In late evening the industrial neighborhood was devoid of pedestrians and auto traffic. On the next block a streetlamp covered the nearest house in an umbrella of gray light. Somewhere a siren resounded, and its shrill call was answered by a pack of dogs that worshiped it. Darius put Maryam in the Paycon, and they raced eight blocks—until he pulled over for an oncoming fire company—without her taking her eyes from the gun he was holding in his lap.

“Where are you bringing me?” she asked him.

“As far away from here as we can get.”

“But where?”

It was a question he was counting on to answer itself. Headquarters was as secure as his apartment. He had no close friends left, no one he trusted with a life. His only relatives were his mother and three half-sisters from whom he had been estranged forever. Someplace would come up, because it had to. In the meantime it was enough to keep moving.

“That boy,” Maryam said, “Hamid. He died to save my life. He didn’t even know me.”

“Don’t flatter yourself. He lost his head, and paid the price. There’s a lesson in it for you.”

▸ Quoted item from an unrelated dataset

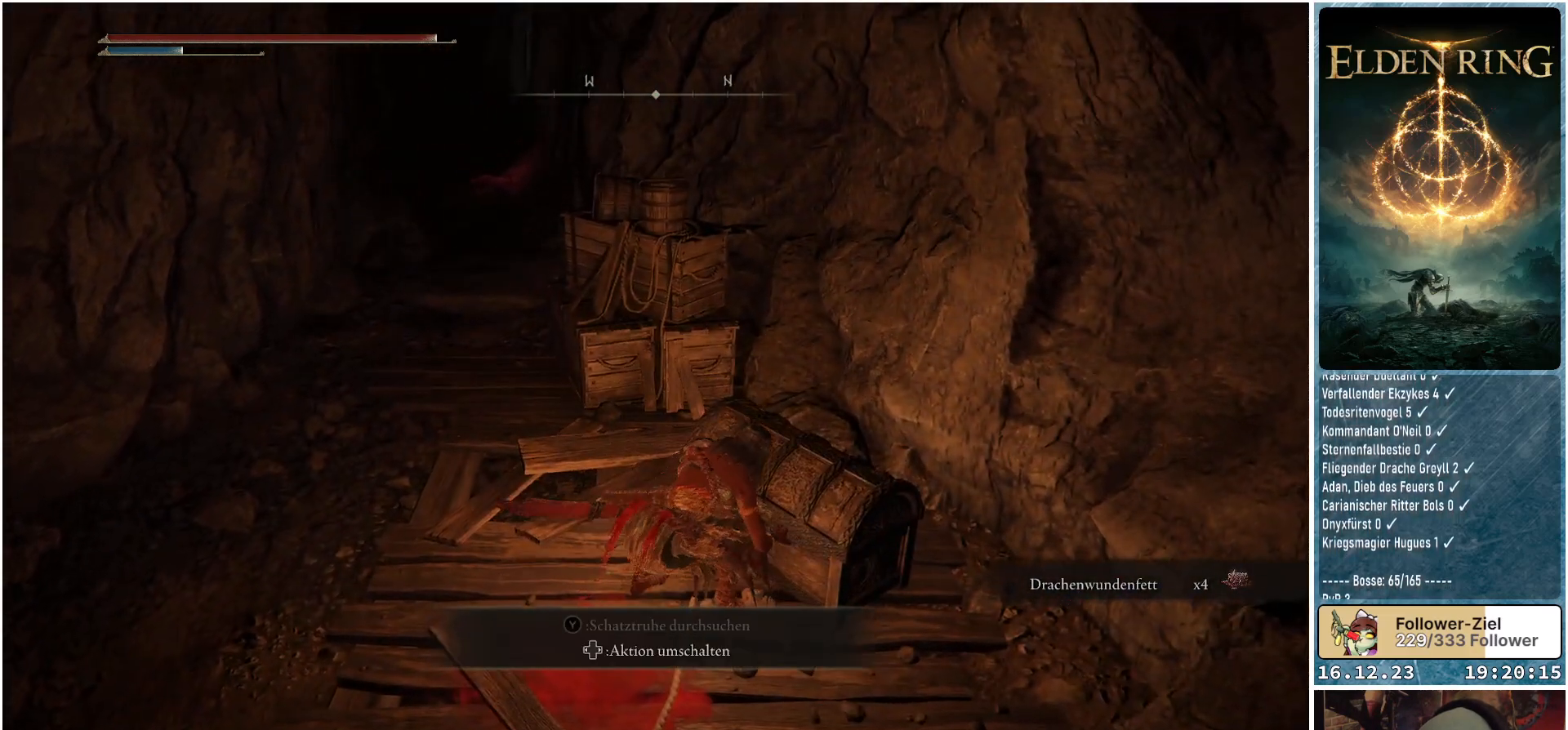
{"buttons": [], "left_stick": "center", "right_stick": "center", "events": []}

“Just because you killed those two doesn’t mean others like them aren’t looking for me. They’ll never stop.”

“You have an exalted opinion of yourself,” he said. “What makes you so sure it’s you they were after?”

“Who else was there? You mean you? You’re the police. Your methods may be smoother, but basically you’re on the same side as them.”

“How do you—” He hadn’t meant to sound like that. But when he repeated the question, it came out with the same derision for everything she’d said. “How do you know whose side I’m on?” Except he’d almost added,
When I don’t know, myself.

He turned off the main road to avoid the Komiteh roadblocks. They wove through loud streets where whole families sought a rare night breeze on rooftop mattresses, and parked at a house behind an ivy-covered wall.

Maryam was shivering despite the heat returned by the pavement, which lingered in late summer almost till dawn. He hustled her from the curb past neighbors who looked away from her bad hejab as though bare arms and legs had the power to strike them blind. He punched the bell, pounded on the door before the ringing faded.

Light footsteps inside tapered off well back of the door. “Did you forget your key again?” an angry voice shouted. “Good. Stay out all night for all I care.”

“It’s Darius. Open up.”

There was no more from inside. He shook the knob, rattled it till the door quivered in the frame.

“You’ll tear the house down,” the voice said, and then Sharera stood in the doorway with her hands on her hips. Her jet black hair was in curlers. A scowl directed at Maryam held special hatred for Darius.

“Mansur is not at home?” he asked.

“He’s at the morgue. Where he belongs.”

“Sharera, meet Maryam Lajevardi,” he said, and pushed inside before Sharera could lock them out. “If it’s all right with you, she’ll be your houseguest for several days.”

“Nothing is all right.”

Darius would not have been surprised if Sharera went for Ghaffari’s off-duty gun and came back shooting.

“She’s one of Mansur’s sluts, isn’t she?” Sharera spat. “Or is she yours? You’re no better than he. Why did you bring her here?”

“Maryam is in hiding for her life,” he said.

“Hiding from who? From another woman like me, who she betrayed? Let her hide somewhere else.”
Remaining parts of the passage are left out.